Farrar & Rinehart first published the book in 1936; Alfau received $250 for the manuscript. The edition was priced $2.50 and was the first in an intended series of signed editions sold by subscription. The book had a positive critical reception, including a review by writer Mary McCarthy, and quickly disappeared. The book then stayed out of print until editor Steven Moore introduced it to Dalkey Archive Press, which reprinted it in 1988 with an afterword by McCarthy.

Alfau said he was "bemused" with the attention the book received late in his life, but remarked it would have interested him more if it had come when he was younger.

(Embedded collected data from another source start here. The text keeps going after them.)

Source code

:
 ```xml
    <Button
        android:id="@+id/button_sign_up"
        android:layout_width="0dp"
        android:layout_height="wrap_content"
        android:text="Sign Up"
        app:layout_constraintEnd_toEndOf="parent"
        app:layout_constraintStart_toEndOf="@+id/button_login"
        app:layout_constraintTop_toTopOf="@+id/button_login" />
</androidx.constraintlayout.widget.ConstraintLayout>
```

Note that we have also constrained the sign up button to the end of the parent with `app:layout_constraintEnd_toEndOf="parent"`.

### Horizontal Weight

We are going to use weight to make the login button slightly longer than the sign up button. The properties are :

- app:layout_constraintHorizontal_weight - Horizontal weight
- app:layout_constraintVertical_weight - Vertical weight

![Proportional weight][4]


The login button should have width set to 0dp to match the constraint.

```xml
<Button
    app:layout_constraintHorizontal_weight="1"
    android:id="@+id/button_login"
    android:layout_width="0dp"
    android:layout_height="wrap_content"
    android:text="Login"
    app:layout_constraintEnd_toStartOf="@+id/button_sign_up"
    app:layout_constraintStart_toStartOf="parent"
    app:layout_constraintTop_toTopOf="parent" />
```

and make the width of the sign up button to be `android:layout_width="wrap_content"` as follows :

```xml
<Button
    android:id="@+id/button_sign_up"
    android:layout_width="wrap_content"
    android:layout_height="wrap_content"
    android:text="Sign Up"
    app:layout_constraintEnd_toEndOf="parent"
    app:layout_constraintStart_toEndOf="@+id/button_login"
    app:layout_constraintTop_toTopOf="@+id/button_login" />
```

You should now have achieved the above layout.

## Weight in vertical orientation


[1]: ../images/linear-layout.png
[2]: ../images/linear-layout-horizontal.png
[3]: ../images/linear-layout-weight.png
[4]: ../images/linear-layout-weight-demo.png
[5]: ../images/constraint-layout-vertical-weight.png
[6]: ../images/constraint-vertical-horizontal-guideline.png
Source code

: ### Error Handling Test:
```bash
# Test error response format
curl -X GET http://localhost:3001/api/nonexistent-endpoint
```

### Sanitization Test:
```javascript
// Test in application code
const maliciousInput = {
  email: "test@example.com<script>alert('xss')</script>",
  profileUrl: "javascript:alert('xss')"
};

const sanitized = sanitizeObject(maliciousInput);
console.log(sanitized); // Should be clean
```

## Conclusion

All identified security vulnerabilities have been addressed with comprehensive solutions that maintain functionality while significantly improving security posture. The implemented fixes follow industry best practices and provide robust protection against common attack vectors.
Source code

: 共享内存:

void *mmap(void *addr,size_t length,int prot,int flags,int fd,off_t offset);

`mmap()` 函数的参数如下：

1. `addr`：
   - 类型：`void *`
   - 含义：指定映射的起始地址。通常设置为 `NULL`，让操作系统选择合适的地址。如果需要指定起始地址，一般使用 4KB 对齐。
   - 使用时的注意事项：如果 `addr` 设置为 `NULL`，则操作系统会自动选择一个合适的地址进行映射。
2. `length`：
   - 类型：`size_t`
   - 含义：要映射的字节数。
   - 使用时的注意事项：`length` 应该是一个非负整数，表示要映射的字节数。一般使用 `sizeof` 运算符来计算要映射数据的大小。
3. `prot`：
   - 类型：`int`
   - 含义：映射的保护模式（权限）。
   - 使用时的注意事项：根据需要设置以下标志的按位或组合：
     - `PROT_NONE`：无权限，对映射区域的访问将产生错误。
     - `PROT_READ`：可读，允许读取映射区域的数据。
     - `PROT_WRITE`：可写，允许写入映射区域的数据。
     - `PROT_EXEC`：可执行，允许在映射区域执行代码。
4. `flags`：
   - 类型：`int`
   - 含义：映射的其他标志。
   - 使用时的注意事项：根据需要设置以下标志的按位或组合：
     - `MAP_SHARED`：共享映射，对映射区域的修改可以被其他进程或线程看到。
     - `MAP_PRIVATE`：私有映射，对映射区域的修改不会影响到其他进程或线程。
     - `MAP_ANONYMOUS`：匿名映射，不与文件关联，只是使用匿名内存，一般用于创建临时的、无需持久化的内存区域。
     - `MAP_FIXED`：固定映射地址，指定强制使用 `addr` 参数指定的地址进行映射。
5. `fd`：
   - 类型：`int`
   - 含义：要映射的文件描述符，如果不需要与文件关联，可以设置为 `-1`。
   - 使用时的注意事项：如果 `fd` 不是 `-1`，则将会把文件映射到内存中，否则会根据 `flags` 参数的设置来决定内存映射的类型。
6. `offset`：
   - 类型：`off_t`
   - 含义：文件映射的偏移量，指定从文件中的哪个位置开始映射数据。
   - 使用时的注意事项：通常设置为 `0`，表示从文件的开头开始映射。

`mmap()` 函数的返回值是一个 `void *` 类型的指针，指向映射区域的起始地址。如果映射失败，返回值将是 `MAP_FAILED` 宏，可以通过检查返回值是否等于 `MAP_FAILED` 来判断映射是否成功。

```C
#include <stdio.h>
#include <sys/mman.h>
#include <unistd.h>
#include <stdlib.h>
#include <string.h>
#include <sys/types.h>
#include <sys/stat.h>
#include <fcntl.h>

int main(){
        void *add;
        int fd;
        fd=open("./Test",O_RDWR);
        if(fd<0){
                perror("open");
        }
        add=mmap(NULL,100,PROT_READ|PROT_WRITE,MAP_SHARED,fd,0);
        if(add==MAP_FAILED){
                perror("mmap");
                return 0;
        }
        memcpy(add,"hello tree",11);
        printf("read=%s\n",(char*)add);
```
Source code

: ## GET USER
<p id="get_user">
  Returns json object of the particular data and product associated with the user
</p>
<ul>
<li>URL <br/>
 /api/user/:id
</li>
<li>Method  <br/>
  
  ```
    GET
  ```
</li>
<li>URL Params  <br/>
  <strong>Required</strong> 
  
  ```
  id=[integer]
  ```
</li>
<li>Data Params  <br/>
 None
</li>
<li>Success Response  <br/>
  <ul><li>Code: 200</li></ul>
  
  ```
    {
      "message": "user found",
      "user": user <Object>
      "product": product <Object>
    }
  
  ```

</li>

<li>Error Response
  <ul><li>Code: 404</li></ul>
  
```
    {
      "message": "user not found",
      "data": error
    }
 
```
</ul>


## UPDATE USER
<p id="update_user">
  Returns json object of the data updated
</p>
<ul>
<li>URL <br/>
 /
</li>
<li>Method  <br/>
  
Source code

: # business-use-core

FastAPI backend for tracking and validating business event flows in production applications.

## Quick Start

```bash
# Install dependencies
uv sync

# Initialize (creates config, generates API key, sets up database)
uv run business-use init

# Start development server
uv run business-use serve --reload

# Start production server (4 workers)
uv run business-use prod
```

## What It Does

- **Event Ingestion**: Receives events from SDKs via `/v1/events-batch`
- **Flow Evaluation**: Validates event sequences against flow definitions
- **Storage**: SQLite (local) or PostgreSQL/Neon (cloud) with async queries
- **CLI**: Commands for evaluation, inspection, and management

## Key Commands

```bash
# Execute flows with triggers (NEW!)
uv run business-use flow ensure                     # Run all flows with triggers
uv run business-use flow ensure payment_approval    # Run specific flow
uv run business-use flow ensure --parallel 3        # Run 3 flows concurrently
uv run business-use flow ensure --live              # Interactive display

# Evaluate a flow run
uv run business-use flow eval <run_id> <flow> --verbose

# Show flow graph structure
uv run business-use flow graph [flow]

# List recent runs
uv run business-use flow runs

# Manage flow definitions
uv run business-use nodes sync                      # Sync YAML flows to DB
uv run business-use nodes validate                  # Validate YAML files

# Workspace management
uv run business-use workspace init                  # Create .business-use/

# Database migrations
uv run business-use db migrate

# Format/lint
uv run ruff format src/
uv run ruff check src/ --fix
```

Comics writer Harvey Pekar wrote a one-page comic strip entitled "Felipe Alfau" (1993), illustrated by Joe Sacco, in which he recounts discovering a first-edition copy of Locos; in the original draft of the script he compares the work to those of O'Brien, Queneau, and Cervantes.

==Legacy==

Alfau's techniques are seen as anticipating those in the works of later-generation postmodern writers such as Barth, Calvino, Nabokov, Pynchon, O'Brien, and Borges. McCarthy described the attraction of the book to her as "the modernist novel as detective story", and later compared it to Nabokov's Pale Fire (1962). Comparable works that preceded Alfau's include Pirandello's play Six Characters in Search of an Author (1921) and works by Unamuno in the mid-1920s.

The idea of characters taking on a life independent from their author's intention reappears in Gilbert Sorrentino's Mulligan Stew (1979) and Desmond MacNamara's The Book of Intrusions (1994).

A chapter appeared in the 2011 Norton Anthology of Latino Literature.